At first she thought Michael Morgan had done a runner. The curtains to the flat were still closed and though it was still too early for his clinic to open, she’d have expected some sign of life. She’d imagined him and Freya breakfasting on organic muesli and yoghurt after an hour’s yoga. Whale calls as background music.
She banged on the door, aware of neighbours looking from windows across the street. They’d remember her from the night before. Any minute now they’d be calling the police. Neighbourhood Watch would be big in Tynemouth. It was that sort of place. Just as she was thinking she’d cut her losses and head straight off to meet up with Charlie, she heard footsteps on the stairs and the door was opened.
She saw immediately that Morgan had been drinking. Maybe all night, or maybe he’d had a couple of hours’ sleep and woken up with a hangover that hadn’t quite kicked in yet because he was still pissed. She was an expert. He was wearing loose jogging pants and a hooded sweater and he stank of alcohol and sweat.
‘My God, man, I thought you were into clean living.’ She pushed the door further open and he stumbled back a little before following her upstairs. She drew the curtains and opened windows at both ends of the room. There was an empty vodka bottle on the floor, a tumbler beside it. Without speaking, she went into the kitchen and made two mugs of instant coffee.

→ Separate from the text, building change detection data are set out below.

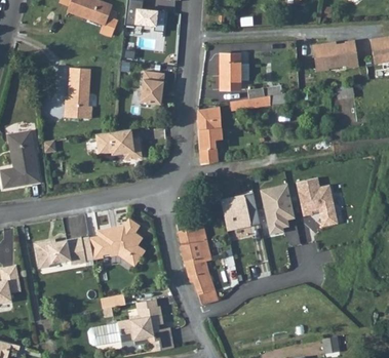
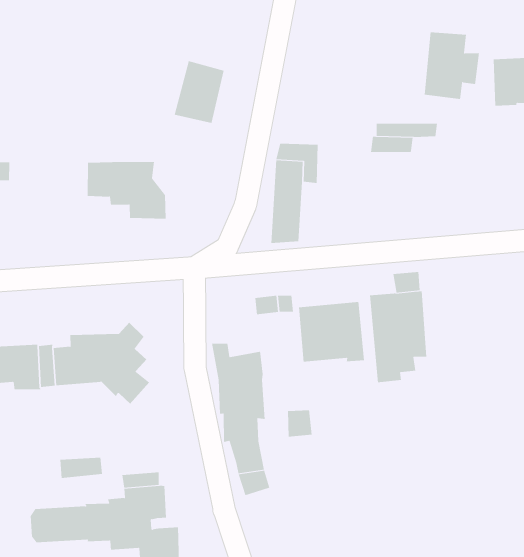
building: [220,53,248,89] -> [424,32,480,99]
building: [65,68,94,117] -> none
building: [295,176,337,228] -> none

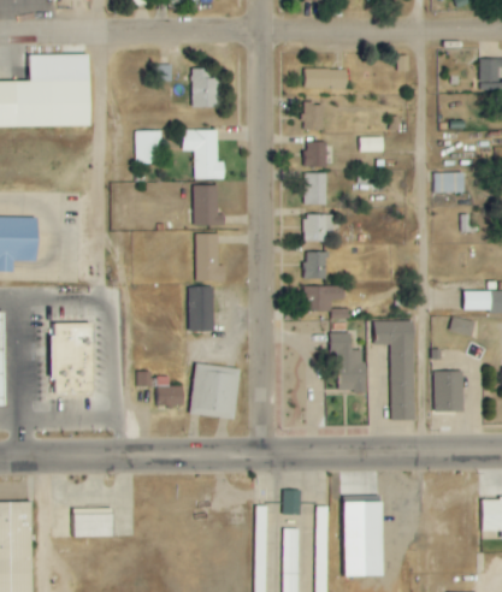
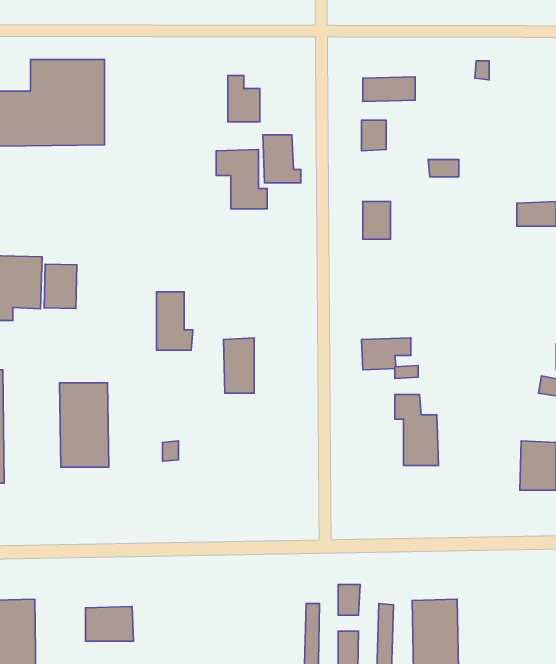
building: [135,131,161,164] -> none
building: [306,141,326,167] -> none
building: [193,185,224,225] -> [263,135,301,183]
building: [302,214,332,241] -> none
building: none -> [44,264,77,308]
building: [195,233,225,282] -> [156,292,193,350]
building: [305,251,326,279] -> none
building: [376,320,415,420] -> none
building: [189,363,240,419] -> none
building: [158,375,184,405] -> none

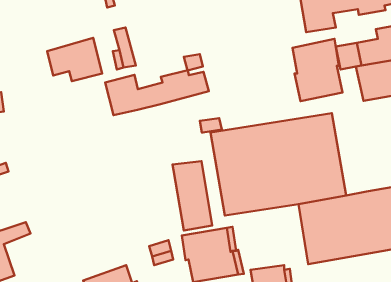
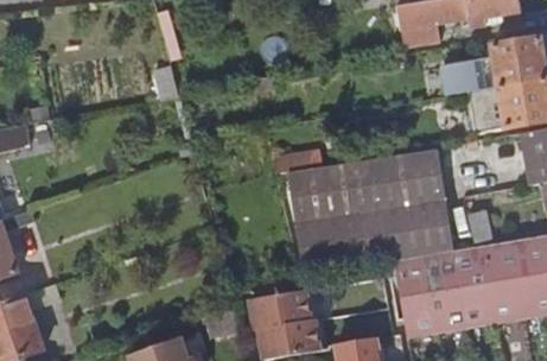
building: [47,38,102,81] -> none
building: [293,39,343,101] -> none
building: [105,70,209,115] -> none
building: [173,161,212,231] -> none

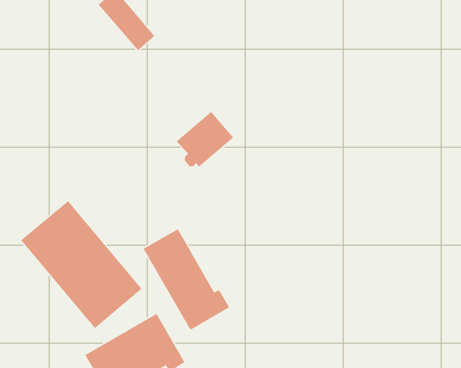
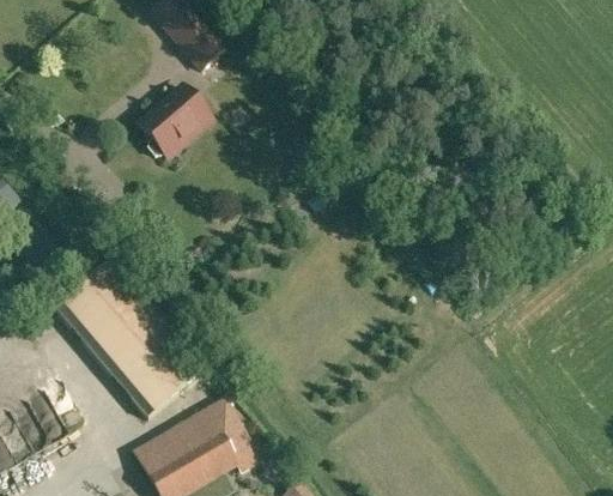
building: [176,111,234,168] -> [139,85,212,157]
building: [143,228,230,331] -> none

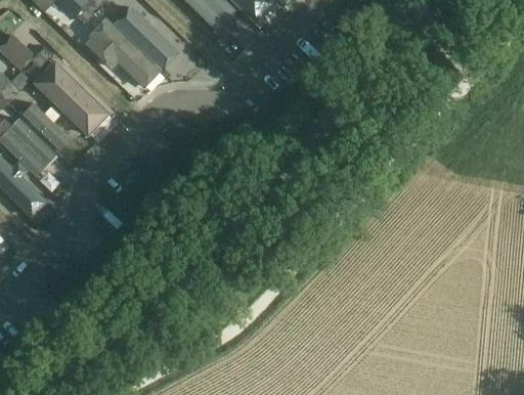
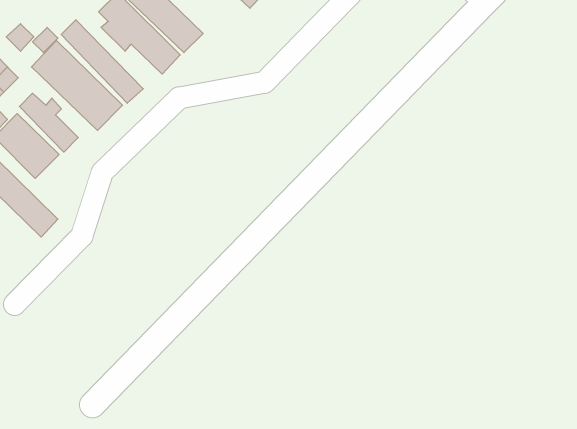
building: none -> [61,20,143,103]

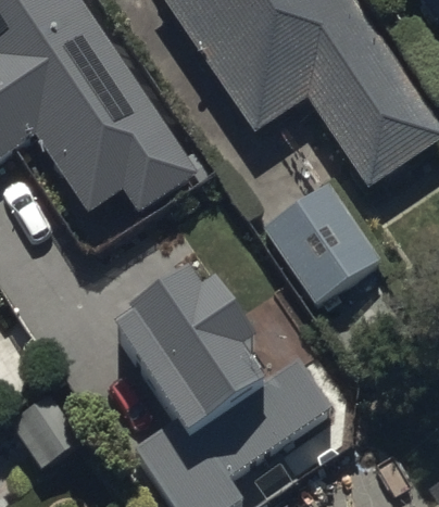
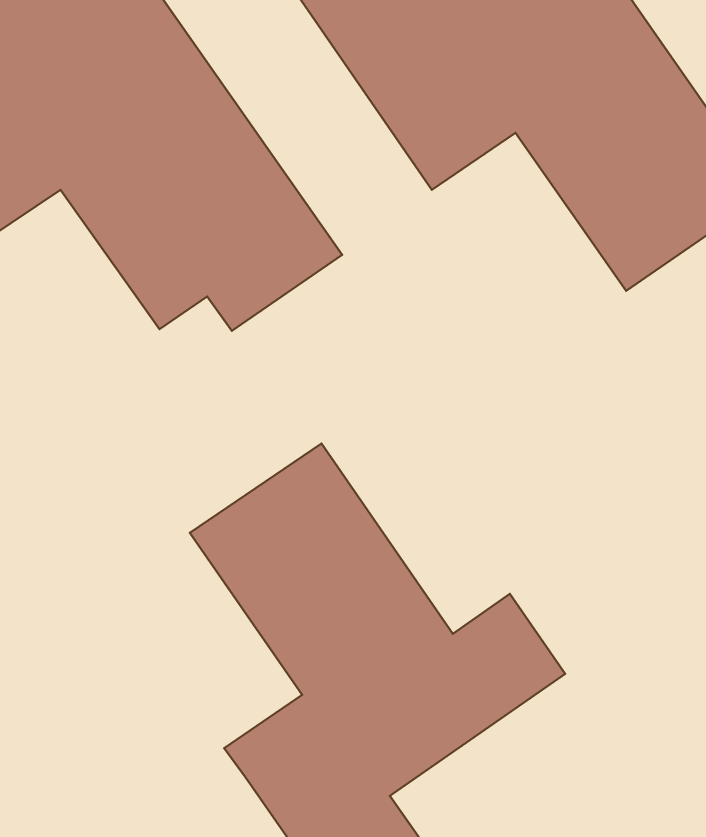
building: [262,180,381,304] -> none

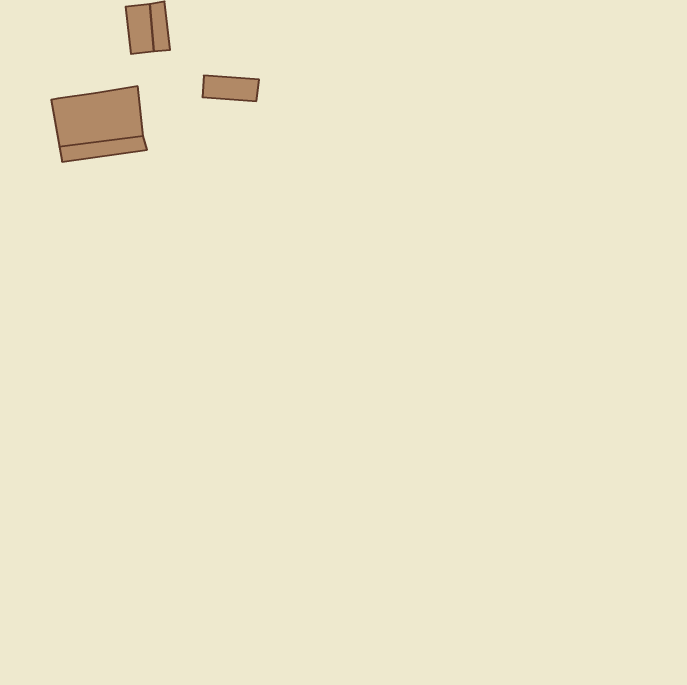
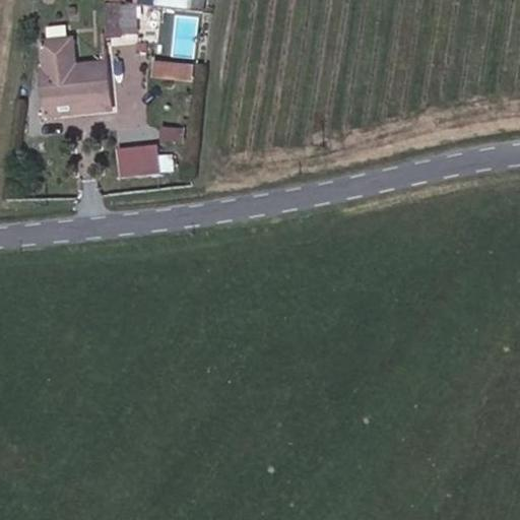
building: none -> [40,42,72,74]
building: none -> [119,142,162,174]

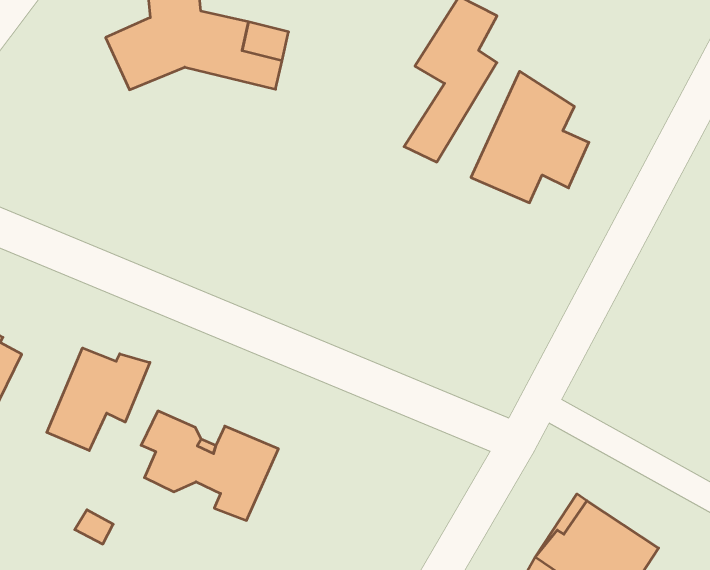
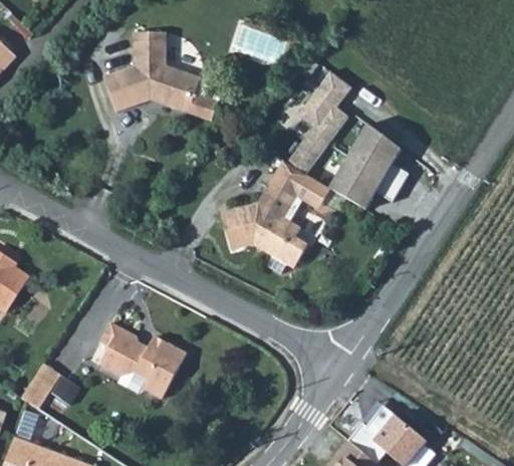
building: none -> [218,163,331,273]
building: [47,348,150,451] -> none
building: none -> [20,363,59,407]

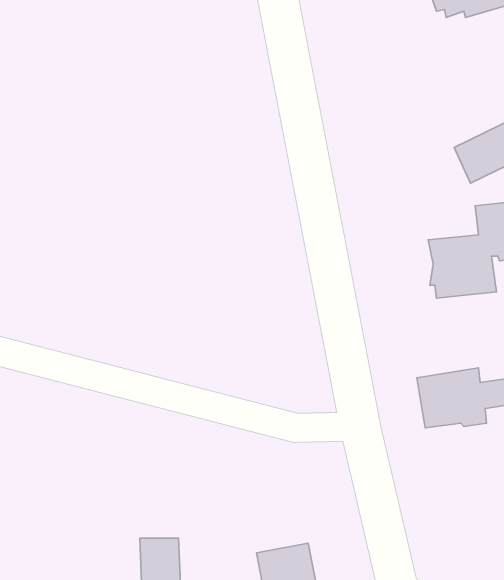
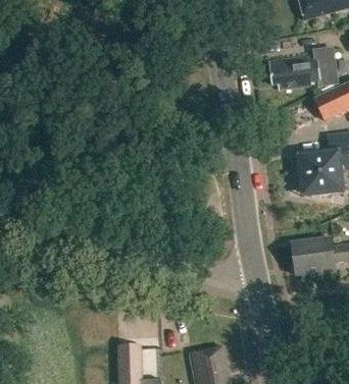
building: none -> [268,50,336,90]

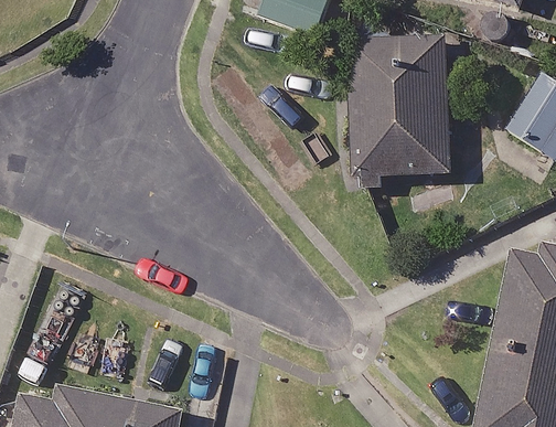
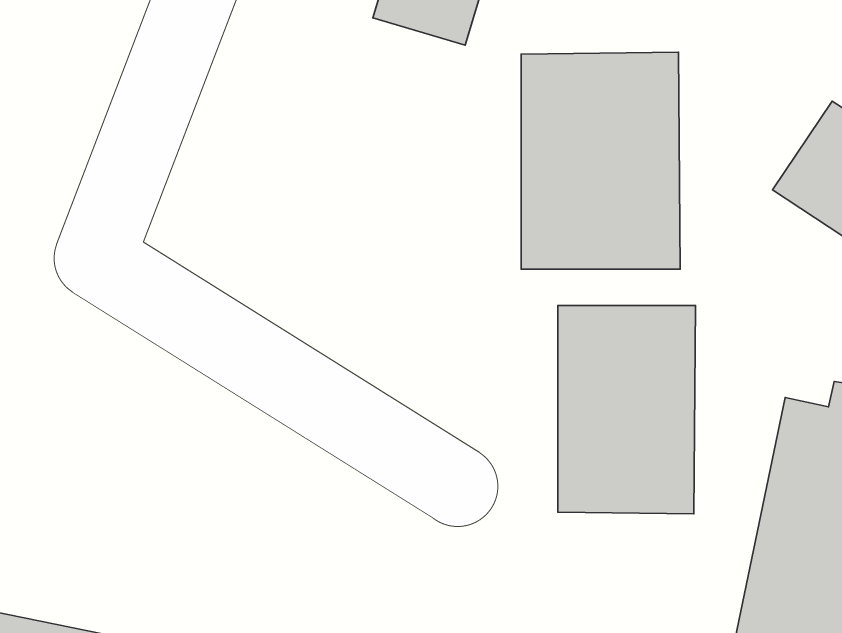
building: none -> [558,305,695,514]

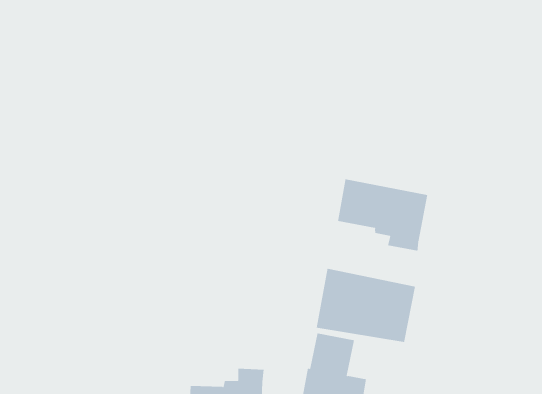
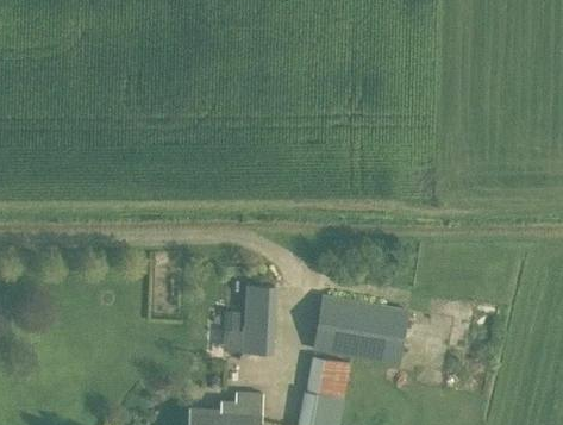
building: [337,179,428,252] -> none
building: none -> [221,282,274,351]

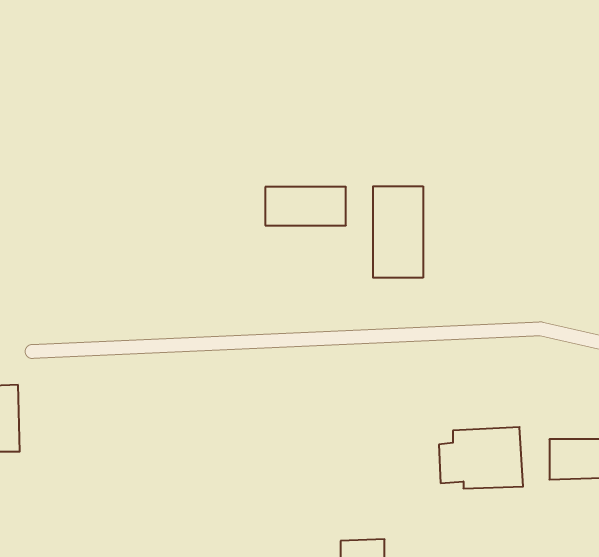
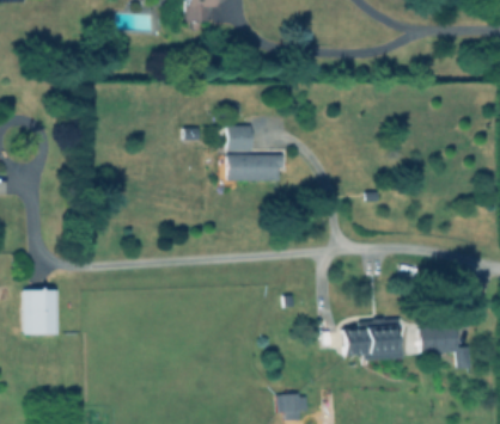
building: none -> [228,125,254,150]
building: [373,186,423,278] -> none

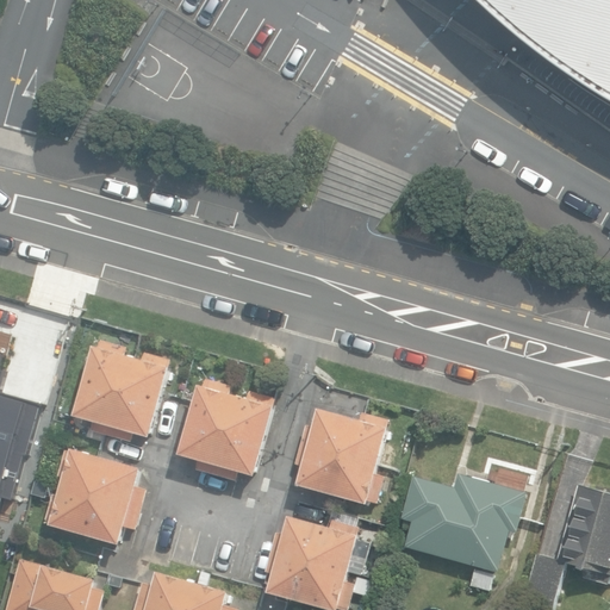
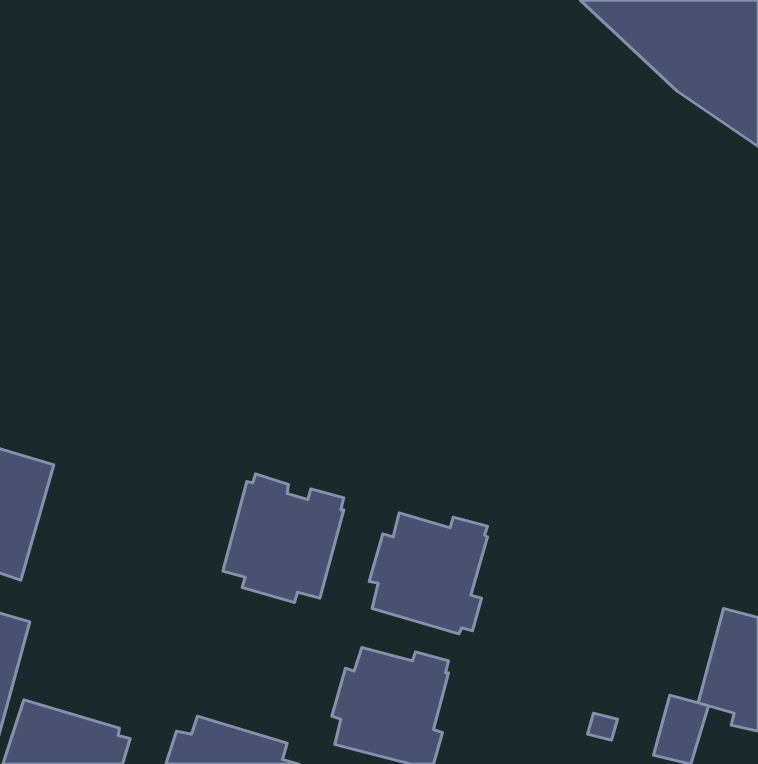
building: [71,340,169,441] -> none
building: [43,448,145,546] -> none
building: [400,473,527,572] -> none

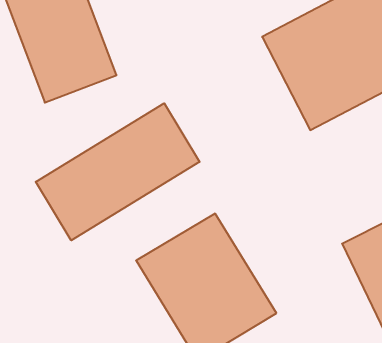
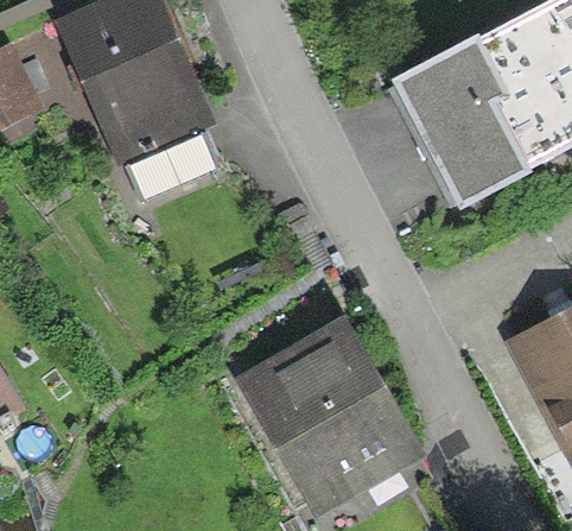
building: [36,103,200,240] -> none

‘Did Freya buy this?’ She held up the jar of Fair-trade instant and shook it at him. ‘You’re into the real stuff, aren’t you? You and Danny Shaw were both snobby about your coffee.’
‘Freya’s gone,’ he said.
‘What happened?’ Inside she gave a little cheer, but she kept her voice sympathetic. You could have taken her for a social worker.
‘She’s fallen for someone else. One of the other drama students. Brilliant actor, apparently. Destined for stardom.’ With each phrase he grew more bitter. Vera wondered how much of his reaction was grief that Freya had left him and how much was shock that she’d dared choose someone else over him. Like Danny, when Hannah had dumped him. Pride was something else the two men had in common.
‘Well, she’s very young,’ Vera said. ‘Too young to settle down maybe.’
‘But I wanted to settle down!’ It came out almost like a scream. ‘I wanted a home and a family. I wanted all those things everyone else has.’
‘It’s not all about what you want though, is it, pet?’ She thought he was like one of those toddlers she saw occasionally in the supermarket, lying on the floor and kicking and shouting because his mam wouldn’t buy him an ice cream. ‘Besides, I’ve got more important things to talk about than your love life. Drink that coffee and get yourself sorted. I need some questions answering and I haven’t got all day.’ She lowered herself on the futon in the living room and waited for him to follow her.
Later, when the interview was over and she’d heaved herself to her feet ready to go, he said: ‘I really cared for Freya, you know. It wasn’t just about me.’
And Mattie Jones really cared for you. But she didn’t spend a night getting pissed on cheap vodka; she killed her child. Vera looked at him and said nothing. Perhaps after all she couldn’t blame him for that.
Charlie was still in the business park when Vera arrived there. She slid into his car on the passenger seat. Holly and Joe were already in the back. The complex was smart and landscaped, the visitor parking hidden from the office blocks by a row of trees and shrubs.